I cling to words as a matter of faith. It’s a word that gets abused alot: faith. But I’m increasingly unable to find another word to describe the act that is adequately connotated and contextualized. I cling to it the way a carpenter clings to their tools, the way a baby clings to their parents. I cling.

Life is an absurd business. My latest gig, working the gate at Churchill Downs as a lot dog, highlighted some of that absurdity. The Downs is a giant coughing economic engine run, literally, on horse power. That engine, like all engines, burn up resources and do nothing but create endless motion, driven by Men who care nothing about who and what they run over. Back in the September Meet I worked inside once or twice, right up next to the track. On a day when the track was sloppy from rain I watched a horse fall not far from the finishing post. The thorobred fell like a tired concertina. But it still got up, jockeyless, trying to finish the race. The animal was led into a trailer where I later heard it was put down.

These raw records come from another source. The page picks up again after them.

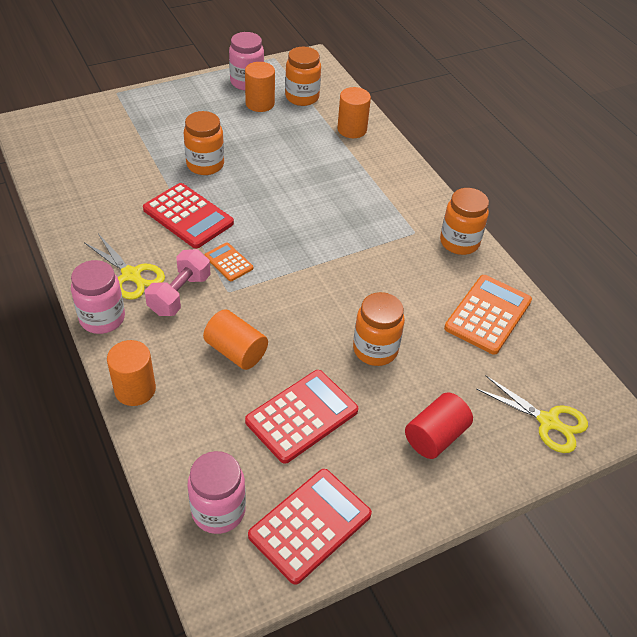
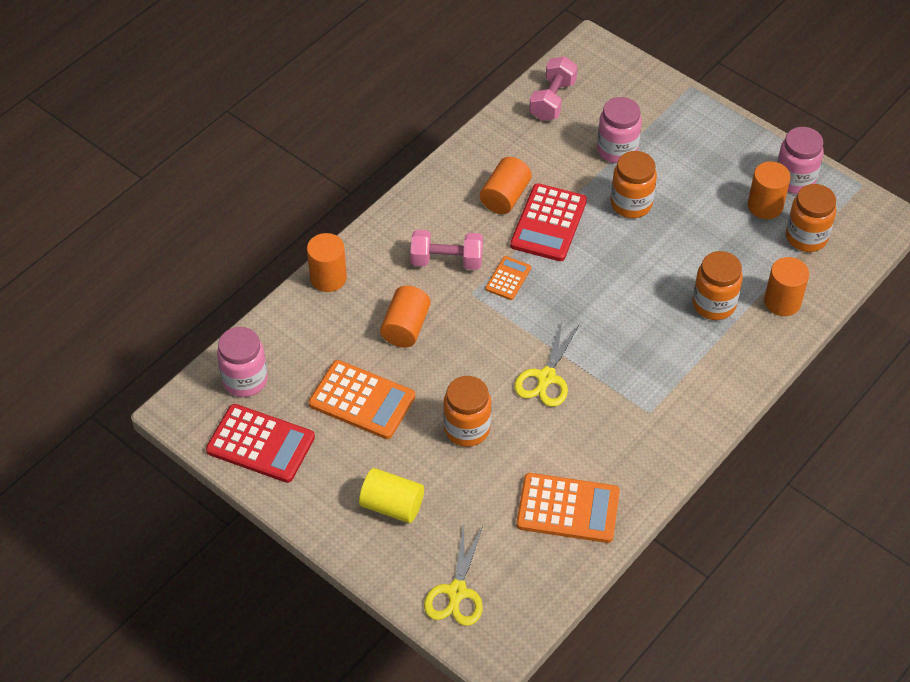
camera: 70 degrees right, 5 degrees up
(59, 165) = (552, 100): none -> pink dumbbell
(102, 318) = (388, 222): pink jar -> pink jar (617, 150)
(131, 275) = (448, 217): yellow scissors -> yellow scissors (546, 377)
(138, 231) = (505, 197): none -> orange cylinder
(301, 416) = (362, 400): red calculator -> orange calculator
(435, 436) = (392, 505): red cylinder -> yellow cylinder
(459, 242) = (660, 456): orange jar -> orange jar (714, 304)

If you’ve never seen a horse keep running in spite of a broken leg you don’t understand what nobility of spirit actually means.

They don’t put the horse down on the track anymore. Too many cameras. Too much bad press. No one want to know how the sausage is made. They just want the feast and their fancy fucking hats.

I worked outside the wall. The pay was better and the people were more honest… which is to say, more distilled. Inside the walls, the gentility is fake. There’s an aristocratic “Upstairs, Downstairs” feel to everything. Many people who work inside the wall think they’re better than us lot dogs. They buy into the class structure and act like if they step and fetch properly that they will be invited to sup.

They never are. We aren’t either.

That isn’t to say that there aren’t people who appreciate the work we do. There are some genuine humans there, trying to work and support families. Genuine working people with kind and open hearts. People brought us coffee. And donuts. The previous five sentences are a prayer of thanks for the angels that walk the Earth. And I am always grateful for the reminder that they exist, even in the dark machinations running off the world.

In the past my writing has suffered when I work. And truth be told, I’d rather be writing and reading and wandering around than being on the job. But as a matter of survival, I cling to words. I write from a place that disappears. Each moment evaporates into another and I write. I generally chose a language economy that’s stripped bare because when one has to no choice but to splice life down to the moment, there’s no time for reflecton. Maybe that’s what the pure existentialists have wrong. They look at the long march of time as a giant slide instead of a seemingly endless series of connected moments that grow from the previous and feed the next. And it is in the those vanishing moments, absurd and experiential, that I write. And when I can take a longer moment, I write longer.

Because there are always enough words. And always enough to write about.